Farmers confectはスキムミルクの活用に加えて、「チーズ加工の過程で副産物として大量に発生する”ホエー”(乳清)を活用すること」で酪農業に少しでも貢献することを目標としています。
スキムミルクやホエーといった”未活用資源”の活用を通して酪農家の経営基盤の安定につなげることが、当事業者の目標です。
今後の見通し
Farmers confectでは、現在スキムミルクを使用したプリン、ホエーを使用したドリンクを自社ECサイトにて販売しております。(トップページ>道産食材を使用した製品の製造>view more のリンクよりご覧いただけます。)
現在は菓子製造業、清涼飲料水製造業の許可を取得しております。
北海道の酪農業にかける思い
当事業者は現在、ちっぽけで、資本もない、北海道の小規模個人事業主でしかありません。
それでも、地元である北海道のために、管理栄養士として少しでもできることをしていたい。
私は北海道の乳製品が大好きで、幼いころからありとあらゆる北海道の乳製品に育てられてきたと思っています。だからこそ、少しでも地元から受けた恩を返したいと思っています。

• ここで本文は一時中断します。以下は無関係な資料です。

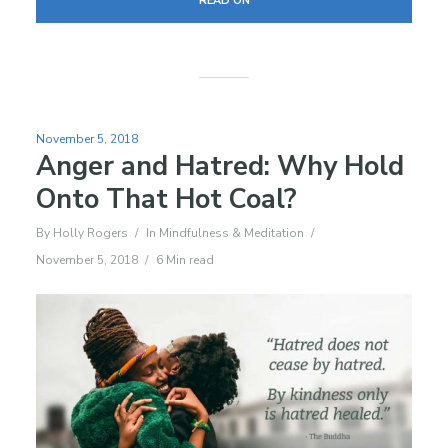
READ ON
November 5, 2018
Anger and Hatred: Why Hold
Onto That Hot Coal?
By
Holly Rogers
In
Mindfulness & Meditation
November 5, 2018
6 Min read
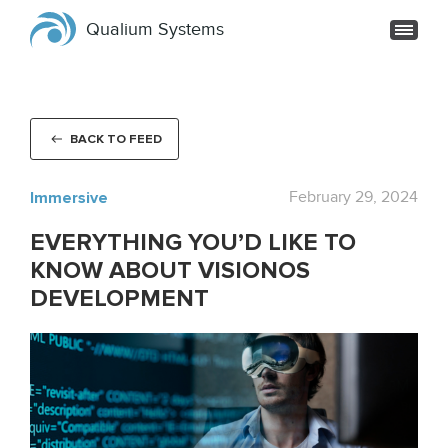
Qualium Systems
BACK TO FEED
Immersive
February 29, 2024
EVERYTHING YOU’D LIKE TO
KNOW ABOUT VISIONOS
DEVELOPMENT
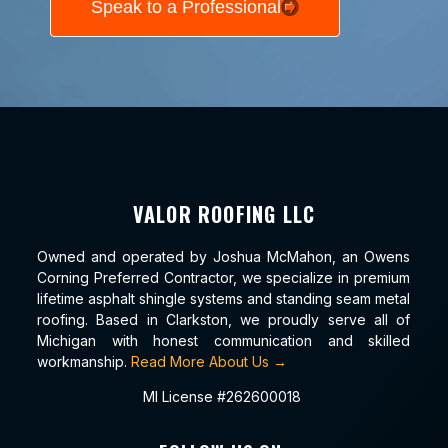
Speak to a Professional
VALOR ROOFING LLC
Owned and operated by Joshua McMahon, an Owens
Corning Preferred Contractor, we specialize in premium
lifetime asphalt shingle systems and standing seam metal
roofing. Based in Clarkston, we proudly serve all of
Michigan with honest communication and skilled
workmanship.
Read More About Us →
MI License #262600018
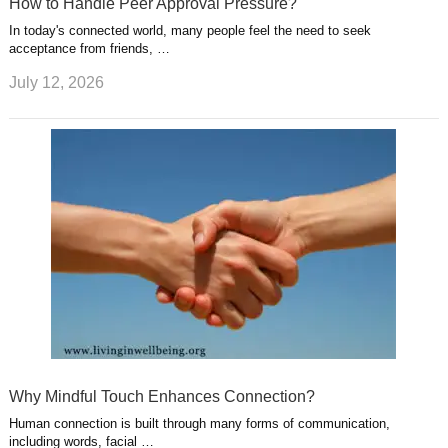
How to Handle Peer Approval Pressure?
In today's connected world, many people feel the need to seek
acceptance from friends, …
July 12, 2026
Why Mindful Touch Enhances Connection?
Human connection is built through many forms of communication,
including words, facial …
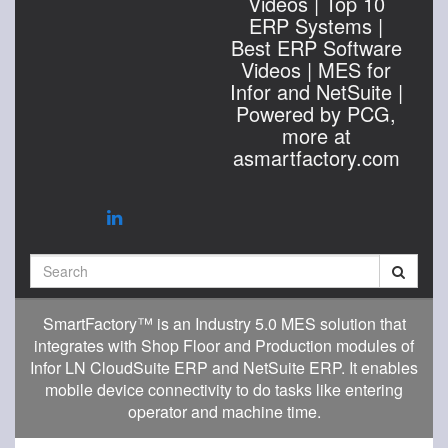
Videos | Top 10
ERP Systems |
Best ERP Software
Videos | MES for
Infor and NetSuite |
Powered by PCG,
more at
asmartfactory.com
Search
SmartFactory™ is an Industry 5.0 MES solution that
integrates with Shop Floor and Production modules of
Infor LN CloudSuite ERP and NetSuite ERP. It enables
mobile device connectivity to do tasks like entering
operator and machine time.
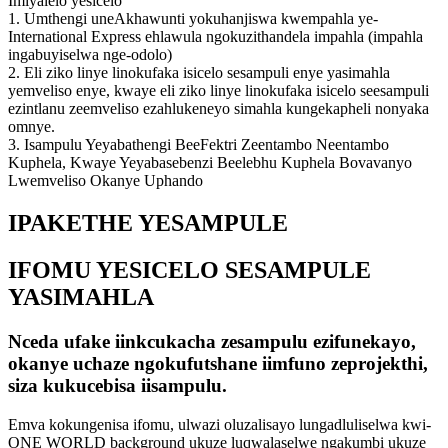
Imiyalelo yesicelo
1. Umthengi uneAkhawunti yokuhanjiswa kwempahla ye-
International Express ehlawula ngokuzithandela impahla (impahla
ingabuyiselwa nge-odolo)
2. Eli ziko linye linokufaka isicelo sesampuli enye yasimahla
yemveliso enye, kwaye eli ziko linye linokufaka isicelo seesampuli
ezintlanu zeemveliso ezahlukeneyo simahla kungekapheli nonyaka
omnye.
3. Isampulu Yeyabathengi BeeFektri Zeentambo Neentambo
Kuphela, Kwaye Yeyabasebenzi Beelebhu Kuphela Bovavanyo
Lwemveliso Okanye Uphando
IPAKETHE YESAMPULE
IFOMU YESICELO SESAMPULE
YASIMAHLA
Nceda ufake iinkcukacha zesampulu ezifunekayo,
okanye uchaze ngokufutshane iimfuno zeprojekthi,
siza kukucebisa iisampulu.
Emva kokungenisa ifomu, ulwazi oluzalisayo lungadluliselwa kwi-
ONE WORLD background ukuze luqwalaselwe ngakumbi ukuze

現在はスタートラインに立つのがやっとの状態ですが、進んだ先で見える景色が北海道の酪農業、ひいては日本全体の食産業の繁栄につながるものになるのなら、一歩ずつでも進む価値があります。
産地にこだわり、消費者の皆様に選んでいただけるような喜ばれるものを作る。そして、地元である北海道に恩を返せるよう、日々挑戦を続けてまいります。
どうか日本の食産業の未来が明るいものであることを願って。